++++ LISTED RECORDS ++++
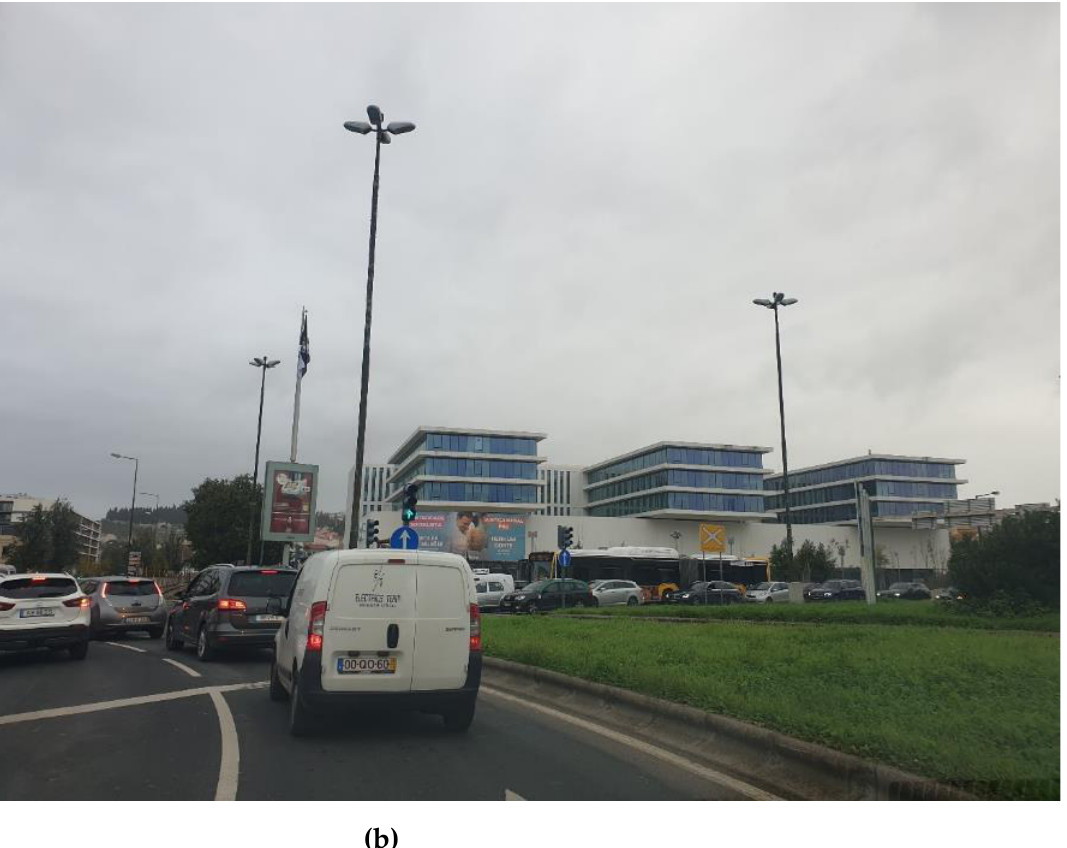
Figure 7. Alcântara EU Nascente — CUF Hospital Source: Sofia Morgado. ( a ) View from the 4th floor of CUF Hospital, November 2021; ( b ) view from the road junction, November 2022.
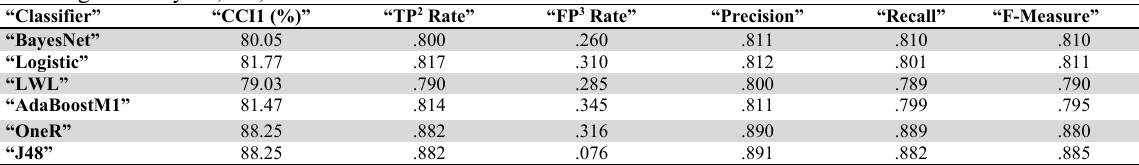
Predicting the IU by PP, PU, and PEOU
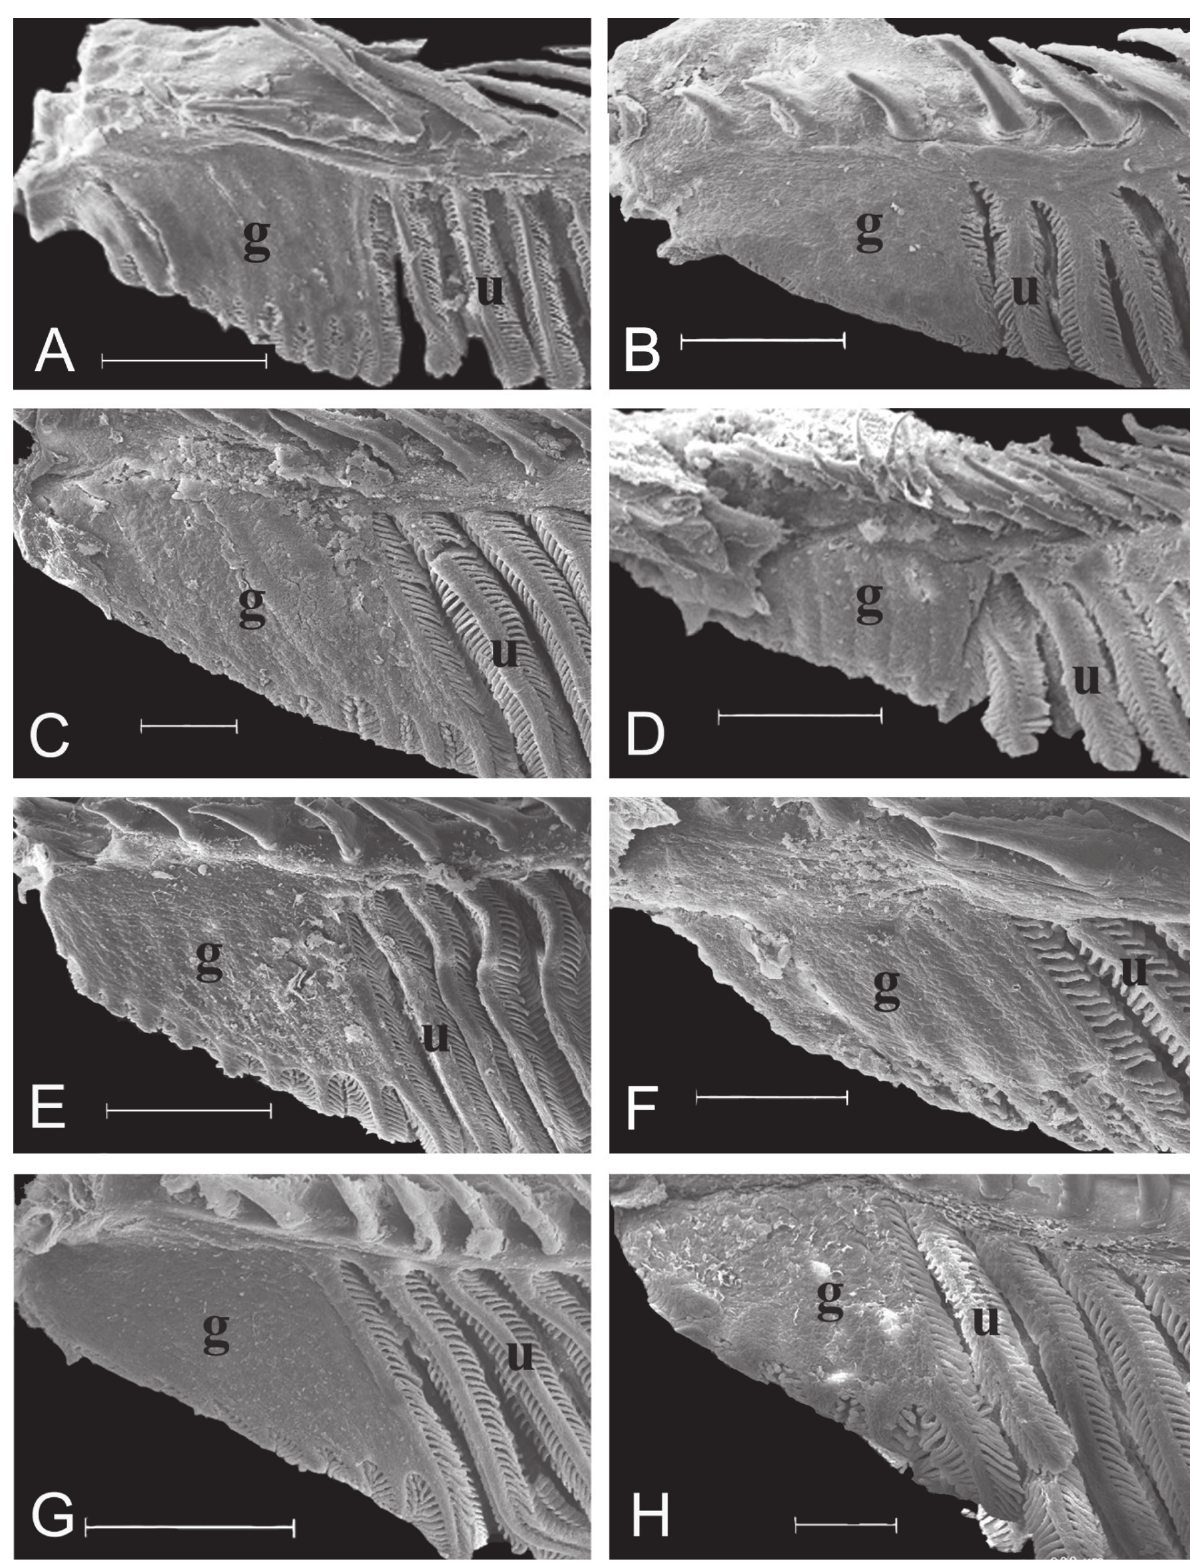
Fig. 2. Scanning electron micrographs (SEMs) of first left gill arch of male externally fertilizing cheirodontines, ( A ) Aphyocheirodon hemigrammus , ( B ) Cheirodon ibicuhiensis , ( C ) Cheirodontops geayi , ( D ) Heterocheirodon yatai , (E) Odontostilbe fugitiva , ( F ) Nanocheirodon insignis , ( G ) Prodontocharax melanotus , and ( H ) Serrapinnus heterodon . Gill glands (g), unmodified gill filaments (u). Scale bars: 200 µm (A, B, C, D, H), 500 µm (E,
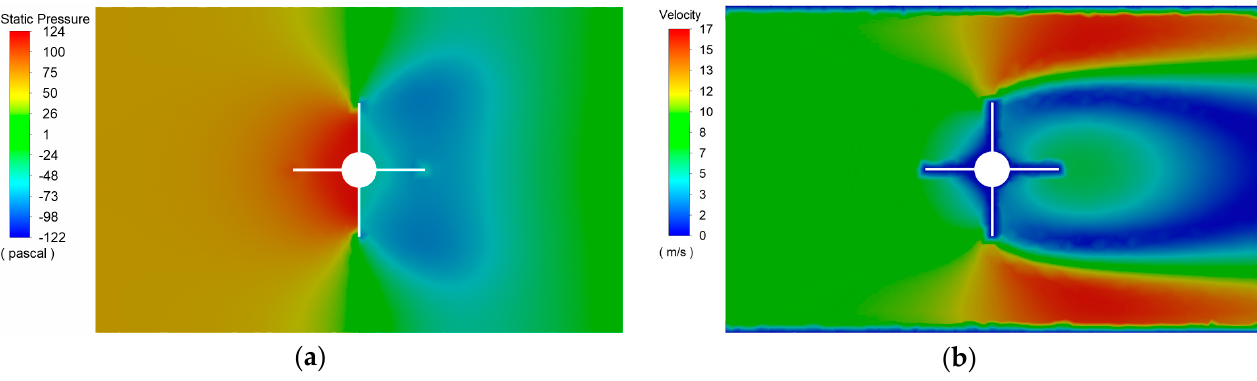
Figure 11. ( a ) Pressure distribution; ( b ) Velocity distribution for the tube with 4 fins (case c3).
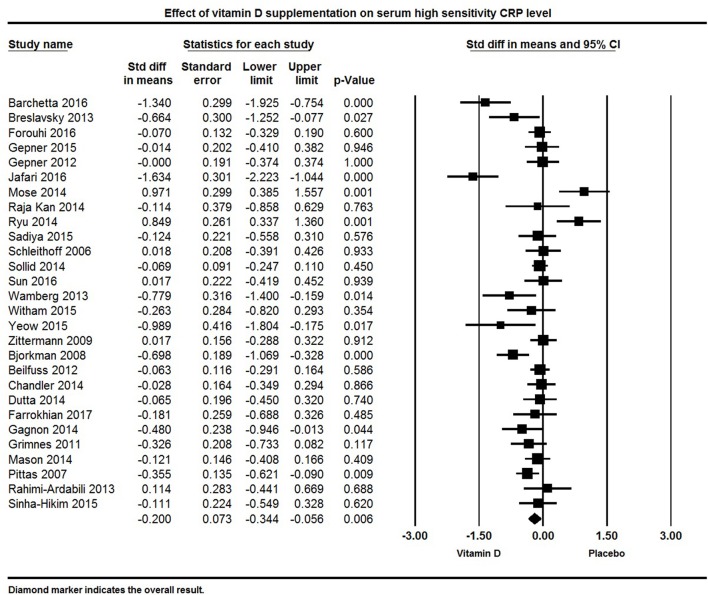
Forest plot detailing standardized mean difference for the impact of vitamin D on serum high sensitivity CRP level.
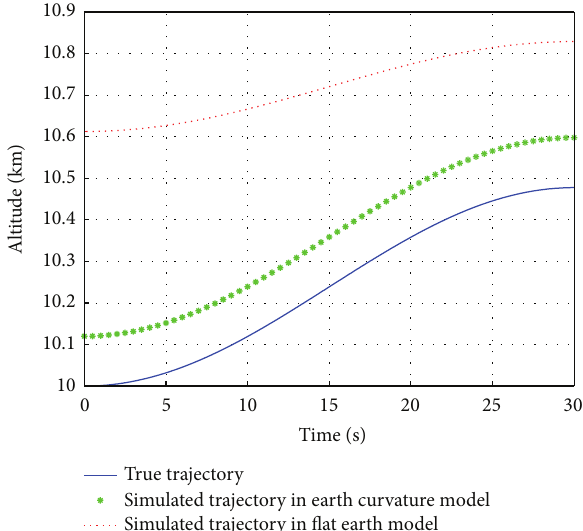
Figure 15: The comparison of the movement tracks calculated in two kinds of earth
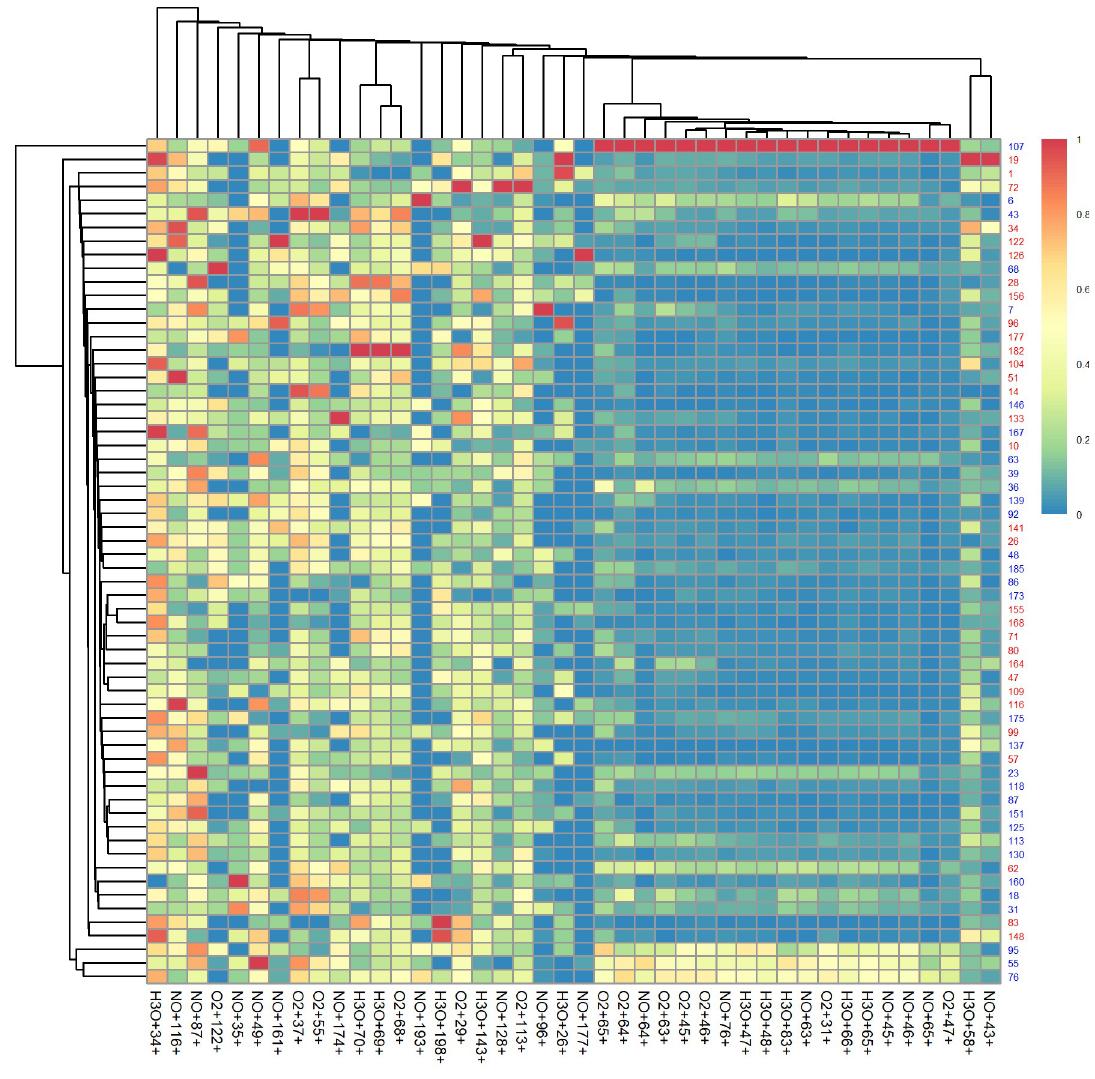
Fig 2. Relative abundance of breath VOCs in CDI. This heatmap with cluster dendrogram shows the distribution of concentration of various product ions in patients with (red labels) and without CDI (blue labels). Scaled relative concentrations of product ions are depicted in the heatmap by colors on a spectral scale. The linkage method used for hierarchical clustering was the nearest neighbor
++++
— WORK REQUEST —
Quote each record exactly as it stands, minus the pictures.

— TASK RESULT —
Figure 7. Alcântara EU Nascente — CUF Hospital Source: Sofia Morgado. ( a ) View from the 4th floor of CUF Hospital, November 2021; ( b ) view from the road junction, November 2022.
Predicting the IU by PP, PU, and PEOU
Fig. 2. Scanning electron micrographs (SEMs) of first left gill arch of male externally fertilizing cheirodontines, ( A ) Aphyocheirodon hemigrammus , ( B ) Cheirodon ibicuhiensis , ( C ) Cheirodontops geayi , ( D ) Heterocheirodon yatai , (E) Odontostilbe fugitiva , ( F ) Nanocheirodon insignis , ( G ) Prodontocharax melanotus , and ( H ) Serrapinnus heterodon . Gill glands (g), unmodified gill filaments (u). Scale bars: 200 µm (A, B, C, D, H), 500 µm (E,
Figure 11. ( a ) Pressure distribution; ( b ) Velocity distribution for the tube with 4 fins (case c3).
Forest plot detailing standardized mean difference for the impact of vitamin D on serum high sensitivity CRP level.
Figure 15: The comparison of the movement tracks calculated in two kinds of earth
Fig 2. Relative abundance of breath VOCs in CDI. This heatmap with cluster dendrogram shows the distribution of concentration of various product ions in patients with (red labels) and without CDI (blue labels). Scaled relative concentrations of product ions are depicted in the heatmap by colors on a spectral scale. The linkage method used for hierarchical clustering was the nearest neighbor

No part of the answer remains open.